**The input**
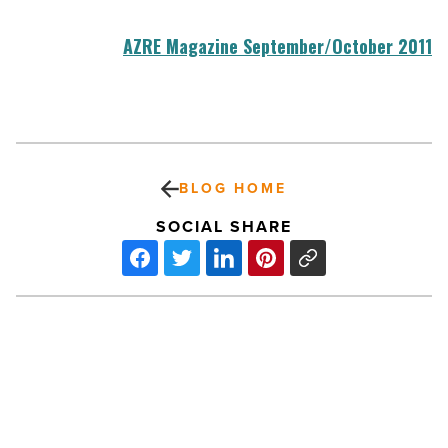
AZRE Magazine September/October 2011
BLOG HOME
SOCIAL SHARE
iPhone
Business
Apps:
How
To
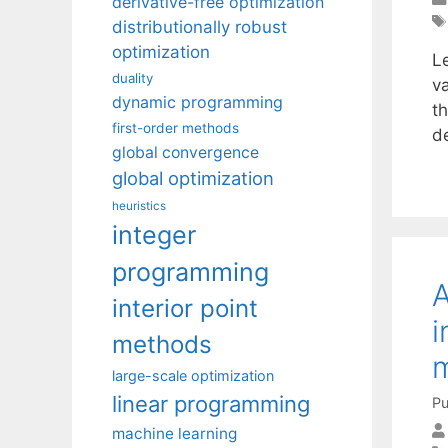
derivative-free optimization
distributionally robust
optimization
Le
duality
v
dynamic programming
t
first-order methods
de
global convergence
global optimization
heuristics
integer
programming
A
interior point
i
methods
m
large-scale optimization
linear programming
Pu
machine learning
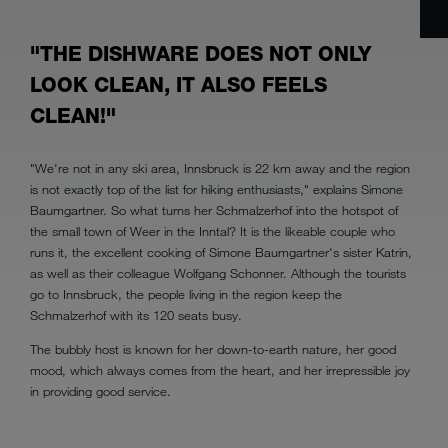
"THE DISHWARE DOES NOT ONLY
LOOK CLEAN, IT ALSO FEELS
CLEAN!"
"We're not in any ski area, Innsbruck is 22 km away and the region
is not exactly top of the list for hiking enthusiasts," explains Simone
Baumgartner. So what turns her Schmalzerhof into the hotspot of
the small town of Weer in the Inntal? It is the likeable couple who
runs it, the excellent cooking of Simone Baumgartner's sister Katrin,
as well as their colleague Wolfgang Schonner. Although the tourists
go to Innsbruck, the people living in the region keep the
Schmalzerhof with its 120 seats busy.
The bubbly host is known for her down-to-earth nature, her good
mood, which always comes from the heart, and her irrepressible joy
in providing good service.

**Task statement**
Search the data for the string "Simone" and copy out every line where it is found.

**Result of the exercise**
is not exactly top of the list for hiking enthusiasts," explains Simone
runs it, the excellent cooking of Simone Baumgartner's sister Katrin,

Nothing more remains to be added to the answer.